墨霆軒輕笑的看了一眼王藹,道:“別因為這點氣死在這里,那多不值得。”
“哼。”王藹知道自己并不是墨霆軒的對手,但是還是冷冷的看了一眼墨霆軒,似乎要殺了墨霆軒一般。
而這里也是聚集了些許之人,就此離去王藹感覺面子上頗有些過不去,不然就對這墨霆軒放句狠話,想到這里,王藹頗為憤怒的指著墨霆軒吼道:“墨霆軒,你給老夫等著,這事沒完。”
這讓墨霆軒那原本輕笑的面龐一下便沉了下來,而王也也是不禁捂住了臉,暗道這個王藹竟然如此糊涂。
而王藹感受到墨霆軒那龐大的殺意,不禁是暗道一聲不妙,頓時便想要爆退而去,但是墨霆軒只是輕蔑的笑了笑,一腳踏出,口道:“亂金拆!”
那王藹的身子頓時停在了半空之中,雙眼之中皆是惶恐之色,腦海之中只有一個念頭:認慫,然后趕快逃,能逃多遠是多遠。
墨霆軒這亂金拆本來就沒用多大的實力,僅僅是動用了體內百分之一的實力,否則就得是這片空間的凝固,而不僅僅是他王藹的靜止了。
只見得王藹吐出一口鮮血,頓時跪在了地上,說道:“墨掌門,我服了,繞我一命,繞我一命。

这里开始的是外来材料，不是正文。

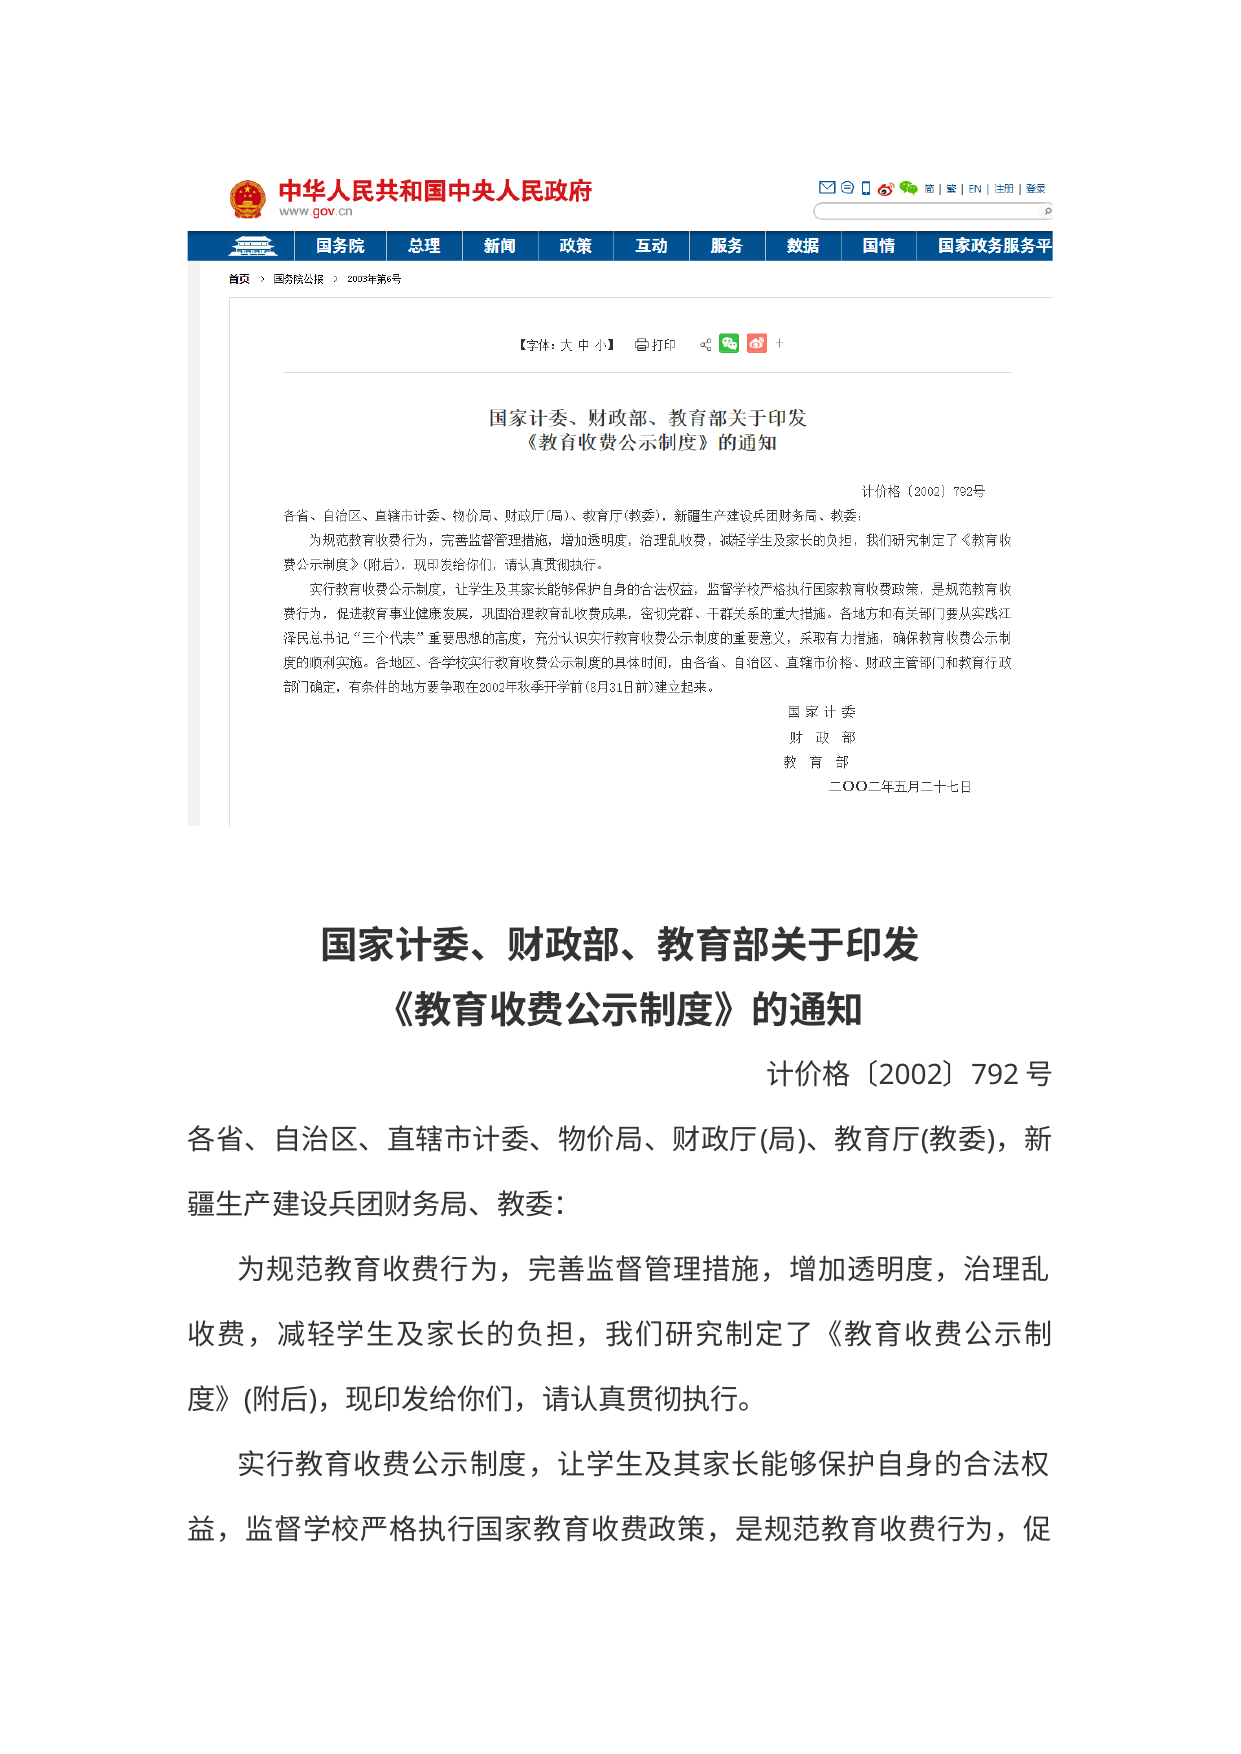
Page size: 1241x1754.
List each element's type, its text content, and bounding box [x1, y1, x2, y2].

”
墨霆軒看著王藹那跪地求饒的樣子,臉上不禁是露出了一抹戲謔之色,手中運用自己的實力凝結出了一把五十米的大砍刀,看著王藹說道:“這是一把五十米的大砍刀,我允許你先跑四十九米,能接下這一刀你就活著,接不下來,就去死!”
看著那把刀上龐大的炁,王藹知道自己如果真要挨上那一刀必然會一分為二。
也不敢猶豫,目測那王藹真的跑了將近四十九米,墨霆軒腳步向前微微一錯,說道:“亂金拆,給我定!”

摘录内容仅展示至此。